In one clip, we see the Mongolian baby seated in the middle of the floor of the yurt. The baby is perfectly content, looking around and smiling. Older brother must think this is not very exciting footage, so he enters with a woolen scarf and begins flicking the scarf at the baby. The baby puts up with it for a while, but after getting hit in the face several times, he starts to fuss. Every time baby starts to cry, the older boy stops and looks at the camera.
In yet another clip, the older brother bundles up the baby and straps him carefully in his stroller. He carefully pushes him through the field—and leaves him there! We know, however, that this baby will laugh and be content watching the goats all day.
When I had my girls, I was very fortunate. Jamie was thrilled to have a baby sister and she treated Jessica gently. They never squabbled or hit at each other, but they recently told me that when Jessie was old enough to walk, she followed Jamie around all the time. Jamie liked her privacy, and was disturbed by this constant attention. She wanted to have time to read, without interruption, while she was in their bedroom, so she told her little sister that there were rats under the bed. Jamie persuaded her that the rats would come up at night and chew on her ears if she didn’t hide under the covers. Jessie was afraid to go in the bedroom after that, until she figured out there weren’t really rats in the bedroom or anywhere else, for that matter. Jessie had the last laugh, though, because the story was so convincing that Jamie scared herself and still sleeps with the covers over her ears.
In the movie “Babies,” another big contrast is food. We watch the California baby peel a banana and give each piece of the peel to her dad, who is waiting to take it from her. When it is peeled, she bites off the end of the banana and after chewing a while, spits out the bitter end. The camera then cuts to the family in Namibia, skinning a goat for their meal. Later they sit in front of the communal pot of mush. They dip their hands into the pot and eat methodically and without expression.
In another scene, the Namibia baby crawls in the dirt and finds a bone half-buried. She pulls it out of the dirt and sucks on one end of it. This scene is sharply contrasted to footage of the California baby, where we see her on her tummy on the carpet. The father is vacuuming the carpet all around her, and then he uses a lint roller on her clothes to get up any loose hair or dirt she may have gotten from the carpet.
Pets are predominant in the film, too. The babies from Tokyo and California and Mongolia all have cats and the camera cuts from one baby to the next, where we watch them watching their cats. Then the camera focuses on the baby from Namibia. Her gaze is fastened to the ground in front of her. We wait patiently for a cute kitten to appear in the frame, but realize there is no cat. The baby is intent on watching the many flies that are a constant part of her life.
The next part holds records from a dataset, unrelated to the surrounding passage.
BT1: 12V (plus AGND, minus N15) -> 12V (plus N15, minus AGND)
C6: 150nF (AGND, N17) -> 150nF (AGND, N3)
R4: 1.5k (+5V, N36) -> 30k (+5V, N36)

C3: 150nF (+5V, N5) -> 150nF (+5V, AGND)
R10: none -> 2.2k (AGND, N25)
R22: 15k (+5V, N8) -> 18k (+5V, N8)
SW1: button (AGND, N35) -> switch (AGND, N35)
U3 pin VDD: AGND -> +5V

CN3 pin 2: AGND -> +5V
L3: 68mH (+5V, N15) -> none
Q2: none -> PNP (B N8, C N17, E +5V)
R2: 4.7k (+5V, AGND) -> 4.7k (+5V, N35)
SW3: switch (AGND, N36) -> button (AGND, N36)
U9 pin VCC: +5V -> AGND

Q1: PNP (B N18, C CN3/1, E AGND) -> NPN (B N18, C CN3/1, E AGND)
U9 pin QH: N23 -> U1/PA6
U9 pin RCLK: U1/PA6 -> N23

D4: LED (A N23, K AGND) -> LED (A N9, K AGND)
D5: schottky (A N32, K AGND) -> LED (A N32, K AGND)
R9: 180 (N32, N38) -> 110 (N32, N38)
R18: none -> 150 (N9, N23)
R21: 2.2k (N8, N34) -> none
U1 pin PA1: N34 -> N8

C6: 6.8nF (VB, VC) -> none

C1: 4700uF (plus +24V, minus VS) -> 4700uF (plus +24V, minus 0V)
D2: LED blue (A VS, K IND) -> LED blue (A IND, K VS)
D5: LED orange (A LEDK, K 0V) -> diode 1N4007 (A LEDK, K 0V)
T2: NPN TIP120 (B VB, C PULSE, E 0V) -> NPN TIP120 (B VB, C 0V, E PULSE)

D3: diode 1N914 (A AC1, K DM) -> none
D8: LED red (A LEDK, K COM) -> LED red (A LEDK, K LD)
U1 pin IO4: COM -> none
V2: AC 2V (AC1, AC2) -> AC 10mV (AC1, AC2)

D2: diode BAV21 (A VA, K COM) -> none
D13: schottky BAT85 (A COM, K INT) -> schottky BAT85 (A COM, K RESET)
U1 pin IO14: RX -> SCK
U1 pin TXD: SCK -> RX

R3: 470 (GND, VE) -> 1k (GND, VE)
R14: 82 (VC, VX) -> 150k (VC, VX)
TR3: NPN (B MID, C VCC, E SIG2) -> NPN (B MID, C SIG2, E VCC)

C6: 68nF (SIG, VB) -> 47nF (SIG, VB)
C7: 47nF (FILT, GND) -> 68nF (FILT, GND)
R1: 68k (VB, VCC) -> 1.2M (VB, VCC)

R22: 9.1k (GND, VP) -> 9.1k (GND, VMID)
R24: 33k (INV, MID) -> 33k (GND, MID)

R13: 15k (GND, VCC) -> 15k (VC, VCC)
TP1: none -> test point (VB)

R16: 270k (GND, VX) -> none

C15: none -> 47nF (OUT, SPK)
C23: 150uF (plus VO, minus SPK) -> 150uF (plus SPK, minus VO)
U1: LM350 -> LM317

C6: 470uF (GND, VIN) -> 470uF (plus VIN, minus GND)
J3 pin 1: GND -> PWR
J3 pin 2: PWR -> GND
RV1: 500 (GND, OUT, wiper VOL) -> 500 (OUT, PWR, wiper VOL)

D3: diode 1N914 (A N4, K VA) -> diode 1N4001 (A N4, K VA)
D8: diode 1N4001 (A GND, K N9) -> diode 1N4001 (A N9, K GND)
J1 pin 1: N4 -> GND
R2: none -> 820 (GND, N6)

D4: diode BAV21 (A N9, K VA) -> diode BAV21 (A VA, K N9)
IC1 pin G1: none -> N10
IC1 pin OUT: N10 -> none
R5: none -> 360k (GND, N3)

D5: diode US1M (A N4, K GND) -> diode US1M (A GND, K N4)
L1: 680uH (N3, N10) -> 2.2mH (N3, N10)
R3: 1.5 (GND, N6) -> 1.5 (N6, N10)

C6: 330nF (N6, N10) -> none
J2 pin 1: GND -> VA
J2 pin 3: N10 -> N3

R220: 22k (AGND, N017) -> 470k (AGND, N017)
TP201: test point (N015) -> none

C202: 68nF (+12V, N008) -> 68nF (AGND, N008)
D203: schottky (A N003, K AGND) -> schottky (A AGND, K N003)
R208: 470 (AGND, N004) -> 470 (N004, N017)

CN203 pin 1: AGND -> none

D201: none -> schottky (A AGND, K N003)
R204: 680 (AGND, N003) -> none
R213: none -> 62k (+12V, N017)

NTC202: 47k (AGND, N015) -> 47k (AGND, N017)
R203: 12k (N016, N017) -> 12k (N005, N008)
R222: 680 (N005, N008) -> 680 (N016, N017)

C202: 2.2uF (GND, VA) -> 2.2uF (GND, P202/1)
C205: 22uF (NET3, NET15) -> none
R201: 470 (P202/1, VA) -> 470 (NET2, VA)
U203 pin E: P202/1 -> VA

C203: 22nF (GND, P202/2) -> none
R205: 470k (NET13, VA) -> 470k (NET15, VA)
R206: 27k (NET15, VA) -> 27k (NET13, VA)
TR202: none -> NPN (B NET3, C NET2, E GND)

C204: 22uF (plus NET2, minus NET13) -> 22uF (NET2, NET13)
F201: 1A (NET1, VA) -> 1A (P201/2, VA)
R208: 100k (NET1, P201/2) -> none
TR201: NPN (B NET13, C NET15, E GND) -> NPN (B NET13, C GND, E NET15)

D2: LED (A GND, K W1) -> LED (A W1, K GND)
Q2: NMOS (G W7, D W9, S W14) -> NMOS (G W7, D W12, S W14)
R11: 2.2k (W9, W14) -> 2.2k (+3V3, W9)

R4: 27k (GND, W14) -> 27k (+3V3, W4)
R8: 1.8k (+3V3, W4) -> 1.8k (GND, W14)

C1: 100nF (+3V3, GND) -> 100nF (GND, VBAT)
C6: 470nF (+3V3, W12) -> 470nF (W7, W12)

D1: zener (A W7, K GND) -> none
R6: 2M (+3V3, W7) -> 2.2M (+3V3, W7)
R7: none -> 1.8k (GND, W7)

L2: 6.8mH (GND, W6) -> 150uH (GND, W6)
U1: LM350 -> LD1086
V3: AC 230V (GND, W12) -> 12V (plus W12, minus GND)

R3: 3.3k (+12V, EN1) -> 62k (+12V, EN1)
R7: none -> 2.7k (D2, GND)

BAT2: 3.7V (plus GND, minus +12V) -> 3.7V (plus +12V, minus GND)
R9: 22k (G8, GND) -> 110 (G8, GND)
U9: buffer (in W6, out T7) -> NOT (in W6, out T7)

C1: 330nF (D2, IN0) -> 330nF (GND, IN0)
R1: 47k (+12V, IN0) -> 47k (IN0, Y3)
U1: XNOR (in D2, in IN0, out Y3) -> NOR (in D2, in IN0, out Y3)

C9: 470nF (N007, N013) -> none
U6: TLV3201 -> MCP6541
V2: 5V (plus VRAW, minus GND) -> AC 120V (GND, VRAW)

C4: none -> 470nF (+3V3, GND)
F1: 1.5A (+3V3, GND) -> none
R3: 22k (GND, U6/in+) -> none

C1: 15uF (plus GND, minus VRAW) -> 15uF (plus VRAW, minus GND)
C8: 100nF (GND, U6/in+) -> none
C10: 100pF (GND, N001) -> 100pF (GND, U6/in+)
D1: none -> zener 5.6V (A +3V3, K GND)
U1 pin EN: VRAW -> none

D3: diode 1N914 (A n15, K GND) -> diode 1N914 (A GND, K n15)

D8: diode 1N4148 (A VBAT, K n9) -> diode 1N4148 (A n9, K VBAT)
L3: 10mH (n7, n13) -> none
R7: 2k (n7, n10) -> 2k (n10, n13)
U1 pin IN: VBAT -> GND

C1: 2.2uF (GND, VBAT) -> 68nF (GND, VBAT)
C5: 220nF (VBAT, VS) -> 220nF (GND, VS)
The movie ends by showing the youngsters standing on their own. While the Tokyo girl hobbles about the city streets and the California girl takes tentative steps from picnic table to kiddie pool, the boy from Mongolia gets to his feet unaided and stands firm, facing the wind. The clear sky is above him, the clean grass below him. The sweet little girl from Namibia is already quite nimble, and her mother gives her a grass bowl and instructs her to put it on her head. She does so, and walks a little ways balancing it there. When it falls, an older sibling is right there to help her put it back on her head. Older brother walks alongside, ready to help again if needed, but she holds her head high and walks proudly into her future.
For hours after the movie has ended, I think about how I raised my babies, and hope I gave them the best of these four cultural views. I hope I showed the patience of the Namibian mother. I hope I provided a good diet to keep them healthy and educational materials to challenge their minds. I hope, too, that I allowed them to stand in tall grass with the wind in their faces and to create their own adventures.